The University of Colorado Colorado Springs (UCCS) is a campus of the University of Colorado system, the state university system of Colorado.
As of Fall 2014, UCCS has 11,000 undergraduate and 1,700 graduate students, with 26% ethnic minority students.
In 2006, the U.S. News & World Report college and university rankings put the UCCS College of Engineering and Applied Science as ranking the fourth-best among public universities and the 16th best overall among bachelor and master's degree engineering schools. U.S. News ranked UCCS as the 32nd in regional universities in the West for the 2011 rankings. For public universities in the Master's Universities-West category it was ranked 6th. It has been ranked in the top ten on that list each year since 2002.

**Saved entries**
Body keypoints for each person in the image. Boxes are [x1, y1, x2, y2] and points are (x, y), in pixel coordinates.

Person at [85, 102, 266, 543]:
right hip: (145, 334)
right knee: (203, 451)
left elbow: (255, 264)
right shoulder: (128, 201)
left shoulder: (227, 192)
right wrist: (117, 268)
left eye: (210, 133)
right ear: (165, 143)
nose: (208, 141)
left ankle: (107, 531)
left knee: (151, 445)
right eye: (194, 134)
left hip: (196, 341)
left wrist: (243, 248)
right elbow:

**Instructions**
A - Which years are mentioned in the UCCS passage? Give them in the order they appear.
B - From the UCCS passage, quote everything from "The University of Colorado Colorado" down to "ethnic minority students.".

**Solutions in order**
A - The years mentioned are 2014, 2006, 2011, and 2002.

B -
The University of Colorado Colorado Springs (UCCS) is a campus of the University of Colorado system, the state university system of Colorado.
As of Fall 2014, UCCS has 11,000 undergraduate and 1,700 graduate students, with 26% ethnic minority students.